The `V` in `P = V^2 / R` isn't the line voltage, it's the voltage drop across the line. Very important detail. The higher you can drive the voltage, the lower the current.

83
Words

1 min
Read Time

#177
of 500 in Nature

+17%
vs Category Avg

The Short Answer

The `V` in `P = V^2 / R` isn't the line voltage, it's the voltage drop across the line. Very important detail. The higher you can drive the voltage, the lower the current. The lower the current, the lower the voltage drop. > Why is it that when talking about resistance losses, formulas always frame current as the independent variable, but not voltage? Largely to avoid the mistake many people make by assuming resistive loss uses voltage and not the voltage drop across the component.

Analysis

Key Concepts: Voltage, drop, lower

This explanation focuses on voltage, drop, lower and spans 83 words across 6 sentences. The depth is typical for Nature questions (category average: 71 words), striking a balance between accessibility and completeness.

What This Answer Covers

The explanation opens with: “The `V` in `P = V^2 / R` isn't the line voltage, it's the voltage drop across the line.” It then elaborates by presenting a contrasting perspective, ultimately building toward a complete picture across 6 connected points.
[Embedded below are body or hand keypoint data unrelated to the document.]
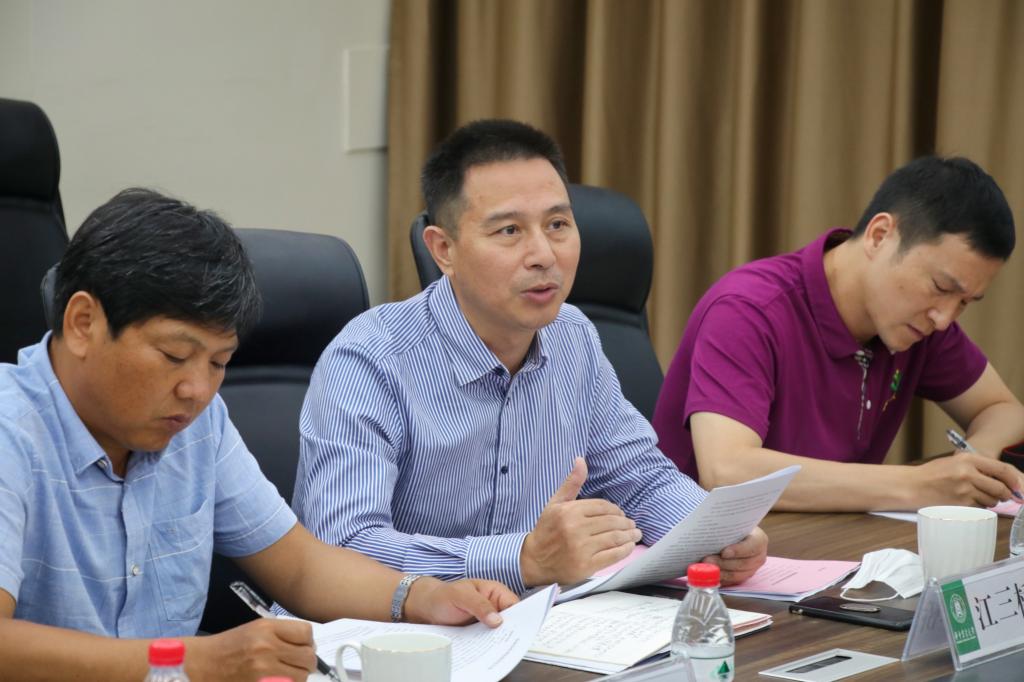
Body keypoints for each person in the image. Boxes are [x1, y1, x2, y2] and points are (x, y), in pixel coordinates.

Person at [0, 189, 517, 682]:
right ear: (84, 323)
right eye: (175, 356)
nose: (196, 390)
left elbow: (300, 568)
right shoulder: (10, 429)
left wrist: (421, 596)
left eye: (219, 363)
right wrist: (195, 663)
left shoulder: (197, 424)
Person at [292, 119, 768, 595]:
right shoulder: (371, 359)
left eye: (558, 225)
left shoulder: (573, 337)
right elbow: (344, 547)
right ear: (443, 250)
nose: (543, 254)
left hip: (533, 620)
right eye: (509, 230)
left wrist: (715, 533)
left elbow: (639, 478)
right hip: (393, 629)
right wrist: (522, 560)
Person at [652, 156, 1024, 512]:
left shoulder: (922, 325)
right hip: (706, 551)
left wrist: (975, 458)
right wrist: (920, 485)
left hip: (832, 545)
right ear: (880, 235)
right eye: (941, 287)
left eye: (965, 302)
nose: (944, 318)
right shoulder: (749, 309)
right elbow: (727, 471)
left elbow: (1003, 409)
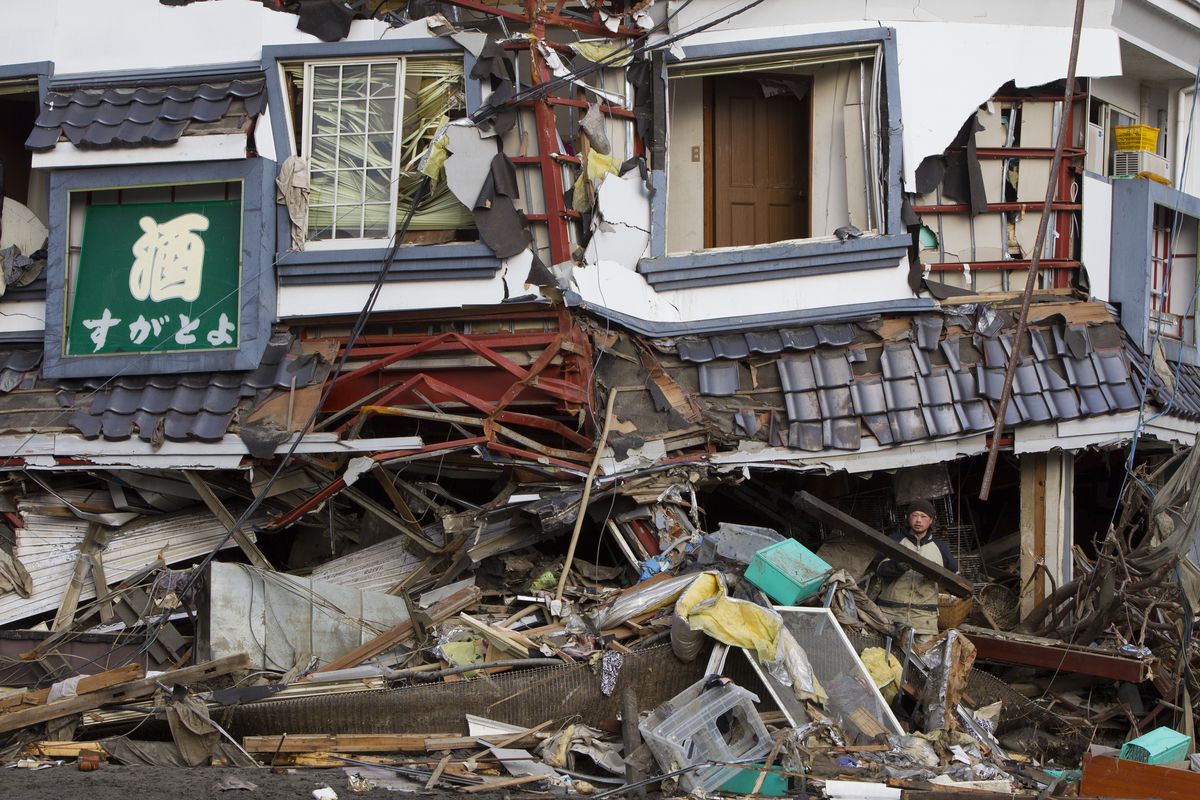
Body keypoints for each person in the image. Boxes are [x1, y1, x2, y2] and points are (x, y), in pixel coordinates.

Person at [874, 499, 959, 639]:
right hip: (891, 616)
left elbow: (954, 579)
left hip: (924, 620)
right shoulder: (895, 541)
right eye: (915, 515)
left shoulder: (940, 547)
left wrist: (936, 576)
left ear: (931, 520)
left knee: (921, 659)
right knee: (886, 658)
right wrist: (896, 566)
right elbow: (878, 570)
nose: (918, 520)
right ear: (908, 518)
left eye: (923, 516)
How This Compares in Nature

Ranked #177 of 500 Nature questions by answer depth (top 36%). This falls in the detailed tier — above average depth. The explanation goes beyond surface-level but keeps things accessible.

Frequently Asked Questions

Is there a simple explanation for why you lose less power to resistance when transmitting high voltages than when transmitting high currents?

The `V` in `P = V^2 / R` isn't the line voltage, it's the voltage drop across the line. Very important detail. The higher you can drive the voltage, the lower the current. The lower the current, the lower the voltage drop. > Why is it that when…

How detailed is this explanation compared to similar Nature questions?

This is an above-average answer at 83 words, ranked #177 of 500 Nature questions by depth. The key concepts covered are voltage, drop, lower.

What approach does this answer take to explain you lose less power to resistance when transmitting high vol?

The explanation uses contrasting perspectives across 83 words. It is categorized under Nature and addresses the question through 1 analytical lens.